Copy the listing from the line with "during exams." to the line with "View Complete Quick Revision", swapping "Physics" for "Geology" and leaving everything else unchanged.

Recorded data:
■ ■ ■ ■ ■
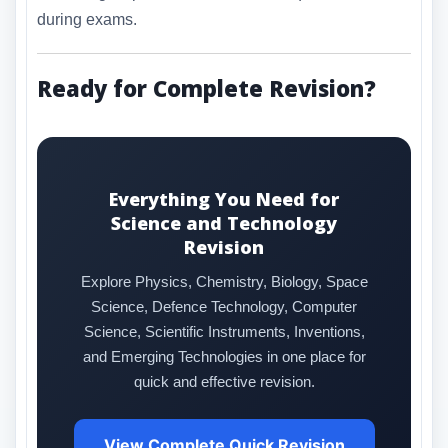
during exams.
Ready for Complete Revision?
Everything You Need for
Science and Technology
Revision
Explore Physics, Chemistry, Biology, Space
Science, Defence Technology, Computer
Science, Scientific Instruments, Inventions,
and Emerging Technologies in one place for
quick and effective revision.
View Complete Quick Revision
■ ■ ■ ■ ■
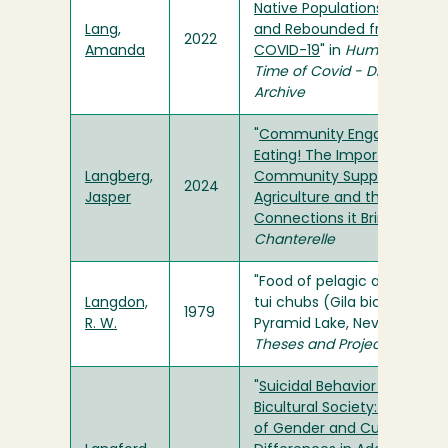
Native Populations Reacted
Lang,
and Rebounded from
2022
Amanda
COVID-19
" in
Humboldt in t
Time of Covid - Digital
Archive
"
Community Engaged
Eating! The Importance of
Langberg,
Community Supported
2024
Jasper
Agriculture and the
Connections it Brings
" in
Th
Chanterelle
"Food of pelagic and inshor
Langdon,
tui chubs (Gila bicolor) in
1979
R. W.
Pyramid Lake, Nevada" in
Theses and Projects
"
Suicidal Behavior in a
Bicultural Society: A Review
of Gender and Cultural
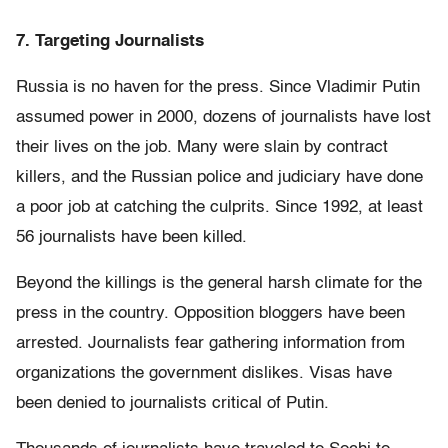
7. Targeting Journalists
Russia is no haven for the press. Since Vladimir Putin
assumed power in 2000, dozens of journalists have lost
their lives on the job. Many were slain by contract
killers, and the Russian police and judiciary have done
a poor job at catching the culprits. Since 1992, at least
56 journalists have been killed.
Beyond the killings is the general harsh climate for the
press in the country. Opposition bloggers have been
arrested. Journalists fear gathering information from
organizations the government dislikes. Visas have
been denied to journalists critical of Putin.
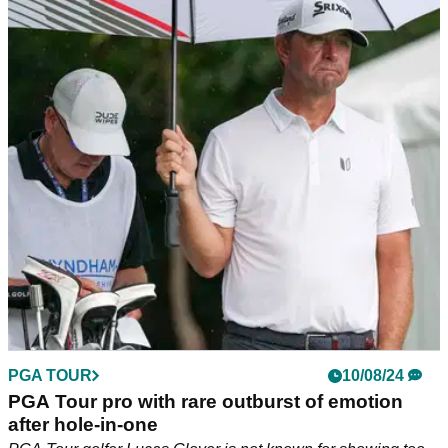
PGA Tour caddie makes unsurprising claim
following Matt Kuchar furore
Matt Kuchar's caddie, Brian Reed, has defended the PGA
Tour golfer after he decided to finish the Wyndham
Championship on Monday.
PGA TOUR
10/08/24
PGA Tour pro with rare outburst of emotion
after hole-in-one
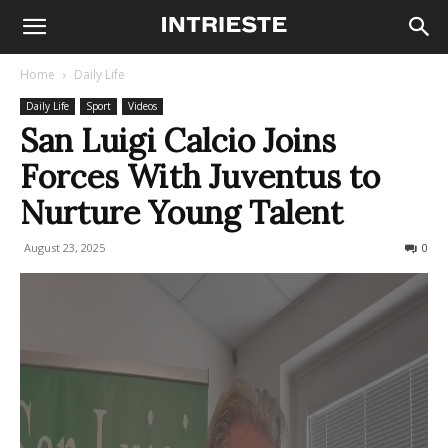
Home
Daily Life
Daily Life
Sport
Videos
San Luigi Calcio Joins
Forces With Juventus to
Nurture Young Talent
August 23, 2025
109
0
■ ■ ■ ■ ■
Exercise result:
during exams.
Ready for Complete Revision?
Everything You Need for
Science and Technology
Revision
Explore Geology, Chemistry, Biology, Space
Science, Defence Technology, Computer
Science, Scientific Instruments, Inventions,
and Emerging Technologies in one place for
quick and effective revision.
View Complete Quick Revision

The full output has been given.